SUPPLIED DATA START
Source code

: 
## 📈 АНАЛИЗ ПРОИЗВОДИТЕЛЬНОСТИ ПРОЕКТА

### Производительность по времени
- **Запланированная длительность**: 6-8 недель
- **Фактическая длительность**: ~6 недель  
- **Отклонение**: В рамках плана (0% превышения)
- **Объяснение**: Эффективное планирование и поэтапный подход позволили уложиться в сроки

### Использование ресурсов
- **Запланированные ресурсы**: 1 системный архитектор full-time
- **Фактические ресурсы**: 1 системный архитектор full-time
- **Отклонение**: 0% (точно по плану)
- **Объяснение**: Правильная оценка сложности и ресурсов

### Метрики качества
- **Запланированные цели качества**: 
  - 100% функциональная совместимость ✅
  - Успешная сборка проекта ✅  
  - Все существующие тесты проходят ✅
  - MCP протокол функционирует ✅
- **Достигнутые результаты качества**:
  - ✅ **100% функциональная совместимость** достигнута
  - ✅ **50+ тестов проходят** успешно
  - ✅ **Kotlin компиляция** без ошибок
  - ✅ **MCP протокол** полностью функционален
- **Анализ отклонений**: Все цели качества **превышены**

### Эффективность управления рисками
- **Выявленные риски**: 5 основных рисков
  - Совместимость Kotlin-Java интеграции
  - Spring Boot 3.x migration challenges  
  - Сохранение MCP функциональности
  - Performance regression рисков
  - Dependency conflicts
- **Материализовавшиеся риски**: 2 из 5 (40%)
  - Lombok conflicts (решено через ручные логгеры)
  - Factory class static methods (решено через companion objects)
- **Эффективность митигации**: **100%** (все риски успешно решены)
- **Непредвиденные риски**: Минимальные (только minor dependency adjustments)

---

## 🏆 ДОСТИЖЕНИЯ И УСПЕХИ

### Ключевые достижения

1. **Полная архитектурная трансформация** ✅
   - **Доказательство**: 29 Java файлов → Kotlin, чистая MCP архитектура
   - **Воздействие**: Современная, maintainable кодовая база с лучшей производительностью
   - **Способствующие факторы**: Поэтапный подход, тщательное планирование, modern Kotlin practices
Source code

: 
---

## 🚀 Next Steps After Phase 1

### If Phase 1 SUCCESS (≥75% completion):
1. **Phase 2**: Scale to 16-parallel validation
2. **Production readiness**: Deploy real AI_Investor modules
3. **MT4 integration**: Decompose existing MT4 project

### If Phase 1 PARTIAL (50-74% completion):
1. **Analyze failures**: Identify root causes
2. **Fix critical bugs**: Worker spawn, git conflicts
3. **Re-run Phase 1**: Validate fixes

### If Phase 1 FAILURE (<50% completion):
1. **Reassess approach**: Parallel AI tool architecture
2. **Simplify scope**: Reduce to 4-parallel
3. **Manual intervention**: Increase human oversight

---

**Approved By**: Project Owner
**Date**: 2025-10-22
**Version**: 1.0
SUPPLIED DATA END
DIRECTIONS FOR THIS TASK =
Reproduce all of the records above line for line, with no changes.

OUTPUT =
Source code

: 
## 📈 АНАЛИЗ ПРОИЗВОДИТЕЛЬНОСТИ ПРОЕКТА

### Производительность по времени
- **Запланированная длительность**: 6-8 недель
- **Фактическая длительность**: ~6 недель  
- **Отклонение**: В рамках плана (0% превышения)
- **Объяснение**: Эффективное планирование и поэтапный подход позволили уложиться в сроки

### Использование ресурсов
- **Запланированные ресурсы**: 1 системный архитектор full-time
- **Фактические ресурсы**: 1 системный архитектор full-time
- **Отклонение**: 0% (точно по плану)
- **Объяснение**: Правильная оценка сложности и ресурсов

### Метрики качества
- **Запланированные цели качества**: 
  - 100% функциональная совместимость ✅
  - Успешная сборка проекта ✅  
  - Все существующие тесты проходят ✅
  - MCP протокол функционирует ✅
- **Достигнутые результаты качества**:
  - ✅ **100% функциональная совместимость** достигнута
  - ✅ **50+ тестов проходят** успешно
  - ✅ **Kotlin компиляция** без ошибок
  - ✅ **MCP протокол** полностью функционален
- **Анализ отклонений**: Все цели качества **превышены**

### Эффективность управления рисками
- **Выявленные риски**: 5 основных рисков
  - Совместимость Kotlin-Java интеграции
  - Spring Boot 3.x migration challenges  
  - Сохранение MCP функциональности
  - Performance regression рисков
  - Dependency conflicts
- **Материализовавшиеся риски**: 2 из 5 (40%)
  - Lombok conflicts (решено через ручные логгеры)
  - Factory class static methods (решено через companion objects)
- **Эффективность митигации**: **100%** (все риски успешно решены)
- **Непредвиденные риски**: Минимальные (только minor dependency adjustments)

---

## 🏆 ДОСТИЖЕНИЯ И УСПЕХИ

### Ключевые достижения

1. **Полная архитектурная трансформация** ✅
   - **Доказательство**: 29 Java файлов → Kotlin, чистая MCP архитектура
   - **Воздействие**: Современная, maintainable кодовая база с лучшей производительностью
   - **Способствующие факторы**: Поэтапный подход, тщательное планирование, modern Kotlin practices
Source code

: 
---

## 🚀 Next Steps After Phase 1

### If Phase 1 SUCCESS (≥75% completion):
1. **Phase 2**: Scale to 16-parallel validation
2. **Production readiness**: Deploy real AI_Investor modules
3. **MT4 integration**: Decompose existing MT4 project

### If Phase 1 PARTIAL (50-74% completion):
1. **Analyze failures**: Identify root causes
2. **Fix critical bugs**: Worker spawn, git conflicts
3. **Re-run Phase 1**: Validate fixes

### If Phase 1 FAILURE (<50% completion):
1. **Reassess approach**: Parallel AI tool architecture
2. **Simplify scope**: Reduce to 4-parallel
3. **Manual intervention**: Increase human oversight

---

**Approved By**: Project Owner
**Date**: 2025-10-22
**Version**: 1.0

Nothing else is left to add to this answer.